Mit Katharina Schüttler, Peter Schneider, Julika Jenkins, Petra Zieser, Mariella Aumann, Yuri Völsch, Adrianna Izydorczyk, Weronika Skwaroń, Nils Hohenhövel, Hanna Hilsdorf, Tomasz Bednarek, Andreas Leupold, Matilda Jork, Cornelia Heyse, Piotr Witkowski, Damian Krajczyk, Krzysztof Leszczynski, Bianka Moreno, Maria Wróbel und vielen anderen.

Zu den Inhalten:

„Der Masuren-Krimi: Liebestod“ (AT)
Die 17-jährige Rada (Weronika Skwaroń) und ihre jüngere Schwester Anna (Mariella Aumann) fühlen sich von ihrer streng religiösen Mutter (Katharina Schüttler) eingesperrt. In der Nacht zu ihrem 18. Geburtstag klettert Rada aus ihrem Zimmer, um mit ihrem Freund Dimitri (Yuri Völsch) zu feiern – und dann endlich in die Freiheit zu entfliehen. Bei ihrem Plan hat laut eigenen Angaben ihr fürsorglicher Onkel Antoni (Peter Schneider), der Bruder ihres verstorbenen Vaters, mitgeholfen. Doch am nächsten Morgen wird Radas Leiche, rituell inszeniert in einem weißen Kleid, in einem Birkenhain gefunden. Kriminaltechnikerin Viktoria Wex (Claudia Eisinger) steht bei der Mordermittlung unter besonderem Zeitdruck: Ihr totgeglaubter Mann (Piotr Witkowski) ist aufgetaucht und bittet sie, mit ihm binnen sechzig Stunden unterzutauchen. Nun muss sich Viktoria darüber klar werden, was ihr Kollege Leon (Sebastian Hülk) für sie bedeutet.

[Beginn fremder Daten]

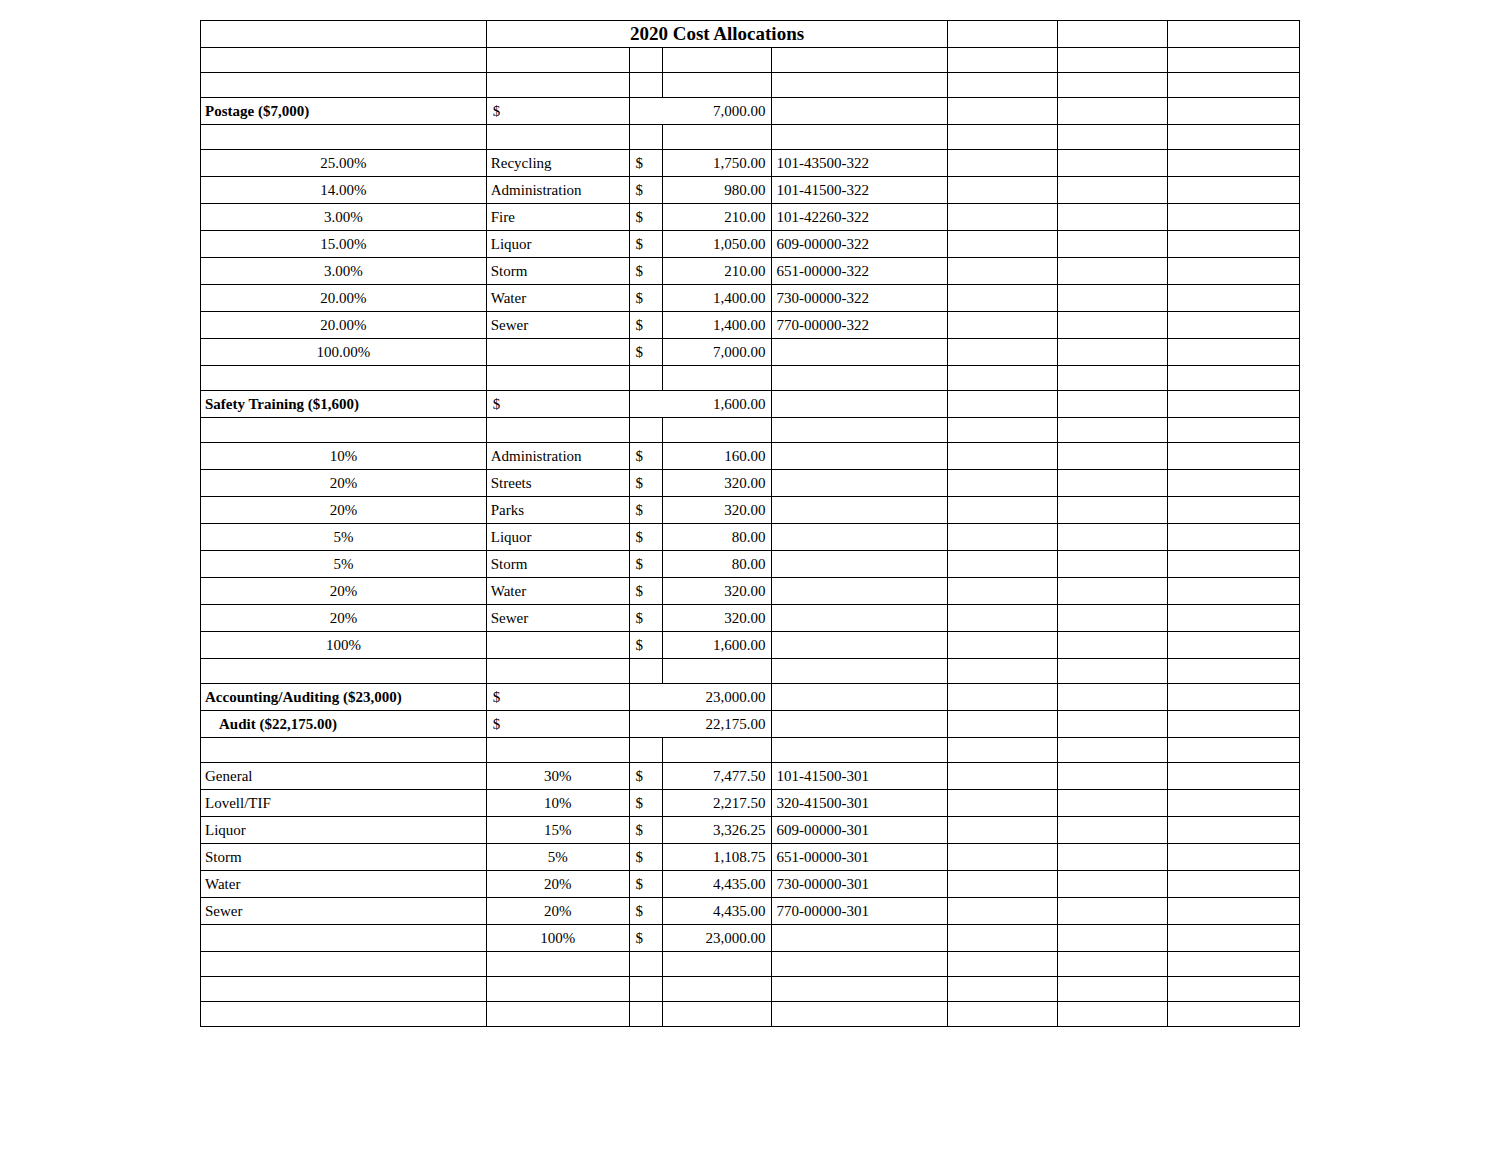| | 2020 Cost Allocations | | | |
| Postage ($7,000) | $ | 7,000.00 | | | | |
| 25.00% | Recycling | $ | 1,750.00 | 101-43500-322 | | | |
| 14.00% | Administration | $ | 980.00 | 101-41500-322 | | | |
| 3.00% | Fire | $ | 210.00 | 101-42260-322 | | | |
| 15.00% | Liquor | $ | 1,050.00 | 609-00000-322 | | | |
| 3.00% | Storm | $ | 210.00 | 651-00000-322 | | | |
| 20.00% | Water | $ | 1,400.00 | 730-00000-322 | | | |
| 20.00% | Sewer | $ | 1,400.00 | 770-00000-322 | | | |
| 100.00% | | $ | 7,000.00 | | | | |
| Safety Training ($1,600) | $ | 1,600.00 | | | | |
| 10% | Administration | $ | 160.00 | | | | |
| 20% | Streets | $ | 320.00 | | | | |
| 20% | Parks | $ | 320.00 | | | | |
| 5% | Liquor | $ | 80.00 | | | | |
| 5% | Storm | $ | 80.00 | | | | |
| 20% | Water | $ | 320.00 | | | | |
| 20% | Sewer | $ | 320.00 | | | | |
| 100% | | $ | 1,600.00 | | | | |
| Accounting/Auditing ($23,000) | $ | 23,000.00 | | | | |
| Audit ($22,175.00) | $ | 22,175.00 | | | | |
| General | 30% | $ | 7,477.50 | 101-41500-301 | | | |
| Lovell/TIF | 10% | $ | 2,217.50 | 320-41500-301 | | | |
| Liquor | 15% | $ | 3,326.25 | 609-00000-301 | | | |
| Storm | 5% | $ | 1,108.75 | 651-00000-301 | | | |
| Water | 20% | $ | 4,435.00 | 730-00000-301 | | | |
| Sewer | 20% | $ | 4,435.00 | 770-00000-301 | | | |
| | 100% | $ | 23,000.00 | | | | |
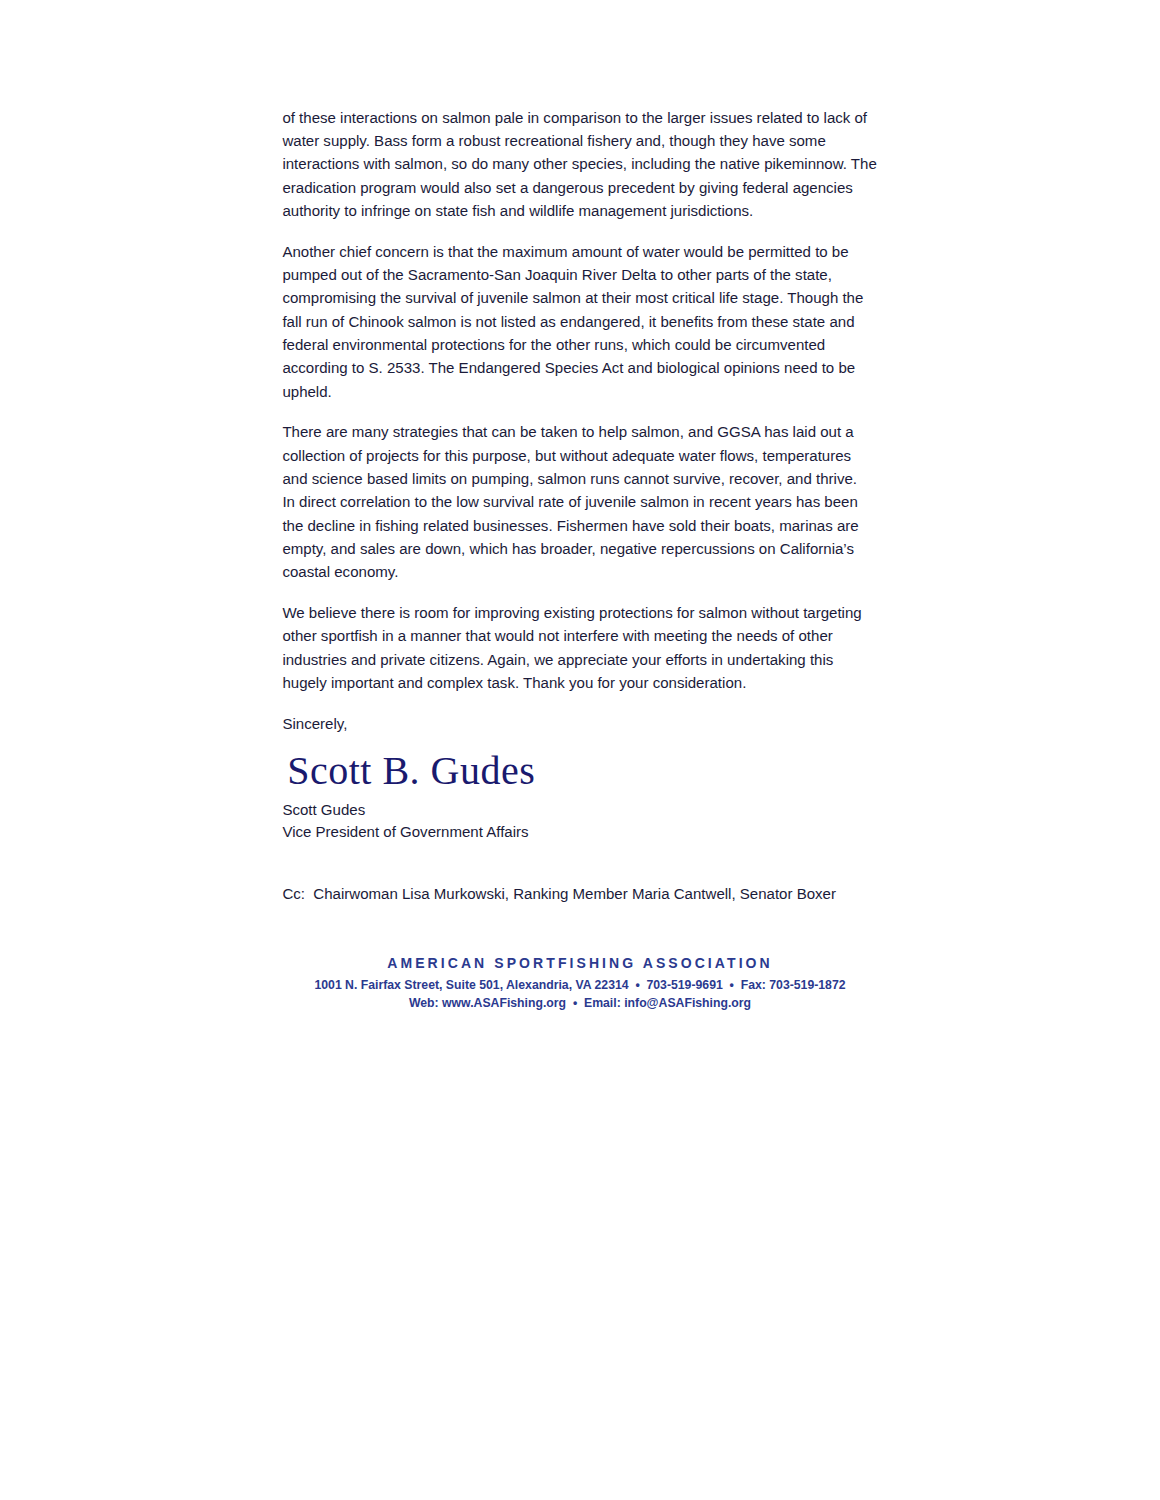of these interactions on salmon pale in comparison to the larger issues related to lack of water supply. Bass form a robust recreational fishery and, though they have some interactions with salmon, so do many other species, including the native pikeminnow. The eradication program would also set a dangerous precedent by giving federal agencies authority to infringe on state fish and wildlife management jurisdictions.
Another chief concern is that the maximum amount of water would be permitted to be pumped out of the Sacramento-San Joaquin River Delta to other parts of the state, compromising the survival of juvenile salmon at their most critical life stage. Though the fall run of Chinook salmon is not listed as endangered, it benefits from these state and federal environmental protections for the other runs, which could be circumvented according to S. 2533. The Endangered Species Act and biological opinions need to be upheld.
There are many strategies that can be taken to help salmon, and GGSA has laid out a collection of projects for this purpose, but without adequate water flows, temperatures and science based limits on pumping, salmon runs cannot survive, recover, and thrive. In direct correlation to the low survival rate of juvenile salmon in recent years has been the decline in fishing related businesses. Fishermen have sold their boats, marinas are empty, and sales are down, which has broader, negative repercussions on California’s coastal economy.
We believe there is room for improving existing protections for salmon without targeting other sportfish in a manner that would not interfere with meeting the needs of other industries and private citizens. Again, we appreciate your efforts in undertaking this hugely important and complex task. Thank you for your consideration.
Sincerely,
Scott B. Gudes
Scott Gudes
Vice President of Government Affairs
Cc: Chairwoman Lisa Murkowski, Ranking Member Maria Cantwell, Senator Boxer
AMERICAN SPORTFISHING ASSOCIATION
1001 N. Fairfax Street, Suite 501, Alexandria, VA 22314 • 703-519-9691 • Fax: 703-519-1872
Web: www.ASAFishing.org • Email: info@ASAFishing.org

„Der Masuren-Krimi: Mord in Galindien“ (AT)
Die Werft von Bogdan Mazur (Andreas Leupold) und seiner Tochter Natalia (Hanna Hilsdorf) pflegt mit einer rauschhaften Feier den heidnischen Galinderkult. Als der Bootsbauer Tomasz (Tomasz Bednarek) am nächsten Morgen ertrunken aufgefunden wird, vermutet Kommissarin Zofia Kowalska (Karolina Lodyga) ein Unglück. Für Kriminaltechnikerin Viktoria Wex (Claudia Eisinger), die wenig an Zufälle glaubt, scheint der Fall komplexer: Tomasz´ Frau Jagoda (Julika Jenkins) hatte vor Monaten einen ungeklärten Bootsunfall. Seither sitzt die Kajaksportlerin im Rollstuhl. Viktoria erkennt einen Zusammenhang mit dem Cold Case und entdeckt Beweise für einen Mord an Tomasz. Während die Kriminaltechnikerin – zunächst ohne die Hilfe des beurlaubten Dorfpolizisten Leon (Sebastian Hülk) – mit ihren Ermittlungen in ein vertuschtes Geheimnis eintaucht, fürchten die Mazurs um die Zukunft ihrer Werft-Dynastie.

„Der Masuren-Krimi“ ist eine Produktion der Odeon Fiction (Produzenten: Philip Voges und Alban Rehnitz, Producer:innen Lucy Schaaf, Richard Lamprecht) im Auftrag der ARD Degeto Film für die ARD für den Sendeplatz „DonnerstagsKrimi im Ersten“. Regie führt Nicolai Rohde, hinter der Kamera steht Eeva Fleig. Verantwortlich für das Drehbuch zu „Liebestod“ (AT) zeichnen Olaf Kraemer und Nadine Schweigardt; das Drehbuch zu „Mord in Galindien“ (AT) verfasste Nadine Schweigardt alleine. Die Redaktion liegt bei Barbara Süßmann und Katja Kirchen (ARD Degeto Film).